First networking post
Make new friends and connections!
I love not being on Instagram. I have so much more free time and so much more free mental space. I’ve been reading two books a week and looking up interviews with the authors and I just feel like I have so much more space. I am still working away at making substack a sustainable place for my practice, both in the size of my audience and financially. I have 114 thousand followers on instagram and the majority of my income has traditionally come from zine sales resulting from me posting on instagram. Currently I have less than 10 thousand subscribers on substack, and I don’t make as much on either zines sales or paid substack subscriptions as I did when I was posting regularly, but I’m on my way to making this financially sustainable and I have all of you to thank for that.
One of the cool things about instagram was all the connections with people, and I do believe there is the potential for connection building on substack — a place that prioritizes long form writing over bite sized information, and a place that does not predatorily mine your attention to sell it to advertisers. I would love to see a shift away from social media to platforms like substack that encourage us to think deeper and longer, and do not promote addictive, compulsive use. I want to be a part of this shift, and so I thought it would be cool to offer the networking opportunities here that I used to offer on instagram.

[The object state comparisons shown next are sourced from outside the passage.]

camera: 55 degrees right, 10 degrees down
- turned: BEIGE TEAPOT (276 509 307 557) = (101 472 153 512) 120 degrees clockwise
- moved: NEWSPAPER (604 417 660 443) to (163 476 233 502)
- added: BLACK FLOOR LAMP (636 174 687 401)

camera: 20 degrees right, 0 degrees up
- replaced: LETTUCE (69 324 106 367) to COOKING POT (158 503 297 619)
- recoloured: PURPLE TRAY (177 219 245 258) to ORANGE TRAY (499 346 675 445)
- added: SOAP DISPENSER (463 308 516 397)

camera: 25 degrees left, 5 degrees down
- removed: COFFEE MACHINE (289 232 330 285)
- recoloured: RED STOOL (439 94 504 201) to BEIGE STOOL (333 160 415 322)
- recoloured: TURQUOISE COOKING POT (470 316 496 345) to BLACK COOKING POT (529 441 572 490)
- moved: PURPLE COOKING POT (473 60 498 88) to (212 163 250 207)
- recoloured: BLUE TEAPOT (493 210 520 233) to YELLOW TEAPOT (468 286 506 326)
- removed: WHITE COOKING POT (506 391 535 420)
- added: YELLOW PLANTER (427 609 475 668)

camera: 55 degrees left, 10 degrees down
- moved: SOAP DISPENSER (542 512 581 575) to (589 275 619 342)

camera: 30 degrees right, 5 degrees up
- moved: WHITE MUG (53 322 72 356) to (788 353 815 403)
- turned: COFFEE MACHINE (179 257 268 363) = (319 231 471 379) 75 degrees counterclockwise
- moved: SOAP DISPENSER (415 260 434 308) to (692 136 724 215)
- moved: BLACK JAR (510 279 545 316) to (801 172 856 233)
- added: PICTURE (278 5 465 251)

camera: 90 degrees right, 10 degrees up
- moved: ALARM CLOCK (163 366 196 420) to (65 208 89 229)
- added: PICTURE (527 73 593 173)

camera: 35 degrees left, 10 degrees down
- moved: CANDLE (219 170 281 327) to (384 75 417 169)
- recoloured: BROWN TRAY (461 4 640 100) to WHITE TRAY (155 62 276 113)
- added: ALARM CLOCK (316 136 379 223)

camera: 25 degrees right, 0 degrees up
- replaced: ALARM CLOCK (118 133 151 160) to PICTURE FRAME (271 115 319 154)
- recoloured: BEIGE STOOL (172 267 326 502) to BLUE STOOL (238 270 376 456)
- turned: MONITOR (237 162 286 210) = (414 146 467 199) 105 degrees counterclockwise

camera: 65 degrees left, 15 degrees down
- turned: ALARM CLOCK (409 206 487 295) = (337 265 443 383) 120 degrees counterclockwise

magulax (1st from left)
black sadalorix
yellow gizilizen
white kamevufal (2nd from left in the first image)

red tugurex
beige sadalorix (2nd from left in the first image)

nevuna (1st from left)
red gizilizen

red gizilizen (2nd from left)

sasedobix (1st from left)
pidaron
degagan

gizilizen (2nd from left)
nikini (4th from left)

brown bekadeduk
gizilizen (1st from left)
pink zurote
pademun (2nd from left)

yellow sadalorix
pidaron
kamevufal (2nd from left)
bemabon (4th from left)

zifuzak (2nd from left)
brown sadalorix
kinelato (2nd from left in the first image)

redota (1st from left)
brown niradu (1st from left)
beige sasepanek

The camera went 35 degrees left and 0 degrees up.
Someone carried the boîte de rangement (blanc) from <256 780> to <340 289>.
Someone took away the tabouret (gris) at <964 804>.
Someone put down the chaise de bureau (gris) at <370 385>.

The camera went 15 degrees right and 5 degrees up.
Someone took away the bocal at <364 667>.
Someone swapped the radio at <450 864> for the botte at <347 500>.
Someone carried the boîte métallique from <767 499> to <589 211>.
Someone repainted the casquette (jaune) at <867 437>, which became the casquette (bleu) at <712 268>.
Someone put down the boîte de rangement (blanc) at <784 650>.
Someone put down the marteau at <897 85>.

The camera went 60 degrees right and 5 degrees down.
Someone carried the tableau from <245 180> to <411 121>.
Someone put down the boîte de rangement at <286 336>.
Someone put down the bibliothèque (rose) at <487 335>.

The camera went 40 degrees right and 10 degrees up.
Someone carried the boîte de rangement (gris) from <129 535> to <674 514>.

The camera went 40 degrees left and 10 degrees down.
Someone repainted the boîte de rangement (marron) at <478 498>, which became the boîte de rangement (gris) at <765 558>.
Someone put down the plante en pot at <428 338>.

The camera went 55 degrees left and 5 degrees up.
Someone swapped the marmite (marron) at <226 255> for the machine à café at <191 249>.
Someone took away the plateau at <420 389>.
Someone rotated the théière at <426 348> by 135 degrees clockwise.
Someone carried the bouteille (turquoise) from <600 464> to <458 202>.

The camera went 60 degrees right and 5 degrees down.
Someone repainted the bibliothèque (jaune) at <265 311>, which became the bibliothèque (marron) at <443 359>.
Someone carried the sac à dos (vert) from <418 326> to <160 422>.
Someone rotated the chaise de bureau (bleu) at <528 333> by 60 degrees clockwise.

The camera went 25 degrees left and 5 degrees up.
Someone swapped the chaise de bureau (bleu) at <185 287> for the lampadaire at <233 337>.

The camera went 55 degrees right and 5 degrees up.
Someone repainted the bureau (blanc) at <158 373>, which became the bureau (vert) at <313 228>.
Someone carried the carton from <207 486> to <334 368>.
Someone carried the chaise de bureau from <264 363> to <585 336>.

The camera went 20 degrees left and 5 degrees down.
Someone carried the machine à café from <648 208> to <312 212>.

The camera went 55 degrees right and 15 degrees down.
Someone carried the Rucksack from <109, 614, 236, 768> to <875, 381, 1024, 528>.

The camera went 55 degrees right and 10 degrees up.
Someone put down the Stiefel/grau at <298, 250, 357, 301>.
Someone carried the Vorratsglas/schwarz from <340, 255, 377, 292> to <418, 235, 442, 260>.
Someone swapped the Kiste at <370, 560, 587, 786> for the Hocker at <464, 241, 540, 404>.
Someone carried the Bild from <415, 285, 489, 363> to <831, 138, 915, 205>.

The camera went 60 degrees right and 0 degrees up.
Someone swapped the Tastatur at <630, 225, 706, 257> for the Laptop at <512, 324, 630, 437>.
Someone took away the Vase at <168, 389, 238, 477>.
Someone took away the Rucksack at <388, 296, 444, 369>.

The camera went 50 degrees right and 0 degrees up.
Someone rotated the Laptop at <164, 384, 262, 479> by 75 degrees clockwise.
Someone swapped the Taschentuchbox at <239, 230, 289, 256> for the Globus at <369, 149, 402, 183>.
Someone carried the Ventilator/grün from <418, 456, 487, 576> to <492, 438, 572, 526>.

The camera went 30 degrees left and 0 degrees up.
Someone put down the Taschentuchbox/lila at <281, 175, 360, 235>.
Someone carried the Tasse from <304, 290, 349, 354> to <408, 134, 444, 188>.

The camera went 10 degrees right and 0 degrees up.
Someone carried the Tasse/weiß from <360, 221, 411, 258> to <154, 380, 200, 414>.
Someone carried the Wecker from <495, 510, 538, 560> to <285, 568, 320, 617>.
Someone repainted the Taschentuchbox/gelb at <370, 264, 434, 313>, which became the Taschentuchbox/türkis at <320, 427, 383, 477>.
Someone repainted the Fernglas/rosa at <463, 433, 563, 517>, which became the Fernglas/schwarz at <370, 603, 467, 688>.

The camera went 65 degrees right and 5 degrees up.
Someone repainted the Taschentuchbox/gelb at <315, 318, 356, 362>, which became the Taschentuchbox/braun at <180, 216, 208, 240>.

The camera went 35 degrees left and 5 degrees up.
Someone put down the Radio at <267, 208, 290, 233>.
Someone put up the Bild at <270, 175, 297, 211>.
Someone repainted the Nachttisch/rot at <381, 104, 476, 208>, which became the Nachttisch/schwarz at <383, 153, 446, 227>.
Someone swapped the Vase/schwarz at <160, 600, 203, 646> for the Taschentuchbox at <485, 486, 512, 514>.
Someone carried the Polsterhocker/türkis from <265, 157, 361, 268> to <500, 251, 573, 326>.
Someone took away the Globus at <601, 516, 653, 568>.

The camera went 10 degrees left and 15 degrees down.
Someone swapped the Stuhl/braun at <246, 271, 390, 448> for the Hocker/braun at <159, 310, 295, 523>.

People have joked to me that they bring up my name in conversation to sus out where people in supposedly lefty scenes stand on questions like cancel culture and identitarianism. Is your new date critical of cancel culture and social justice orthodoxy or does my name fill them with contempt, rage, and suspicion? It’s a quick and easy test that often gets results in the most chronically online “social justice” scenes. A lot of people on the left, and in queer world, and in artistic or academic or therapy adjacent spaces, are looking for connections with people who are not caught in fundamentalist cult-like thinking. We want connections with people we have things in common with, but we don’t want to live in fear of being cancelled, constantly hypervigilantly monitor the way we think, or chronically self-censor because we are afraid of being brought into line.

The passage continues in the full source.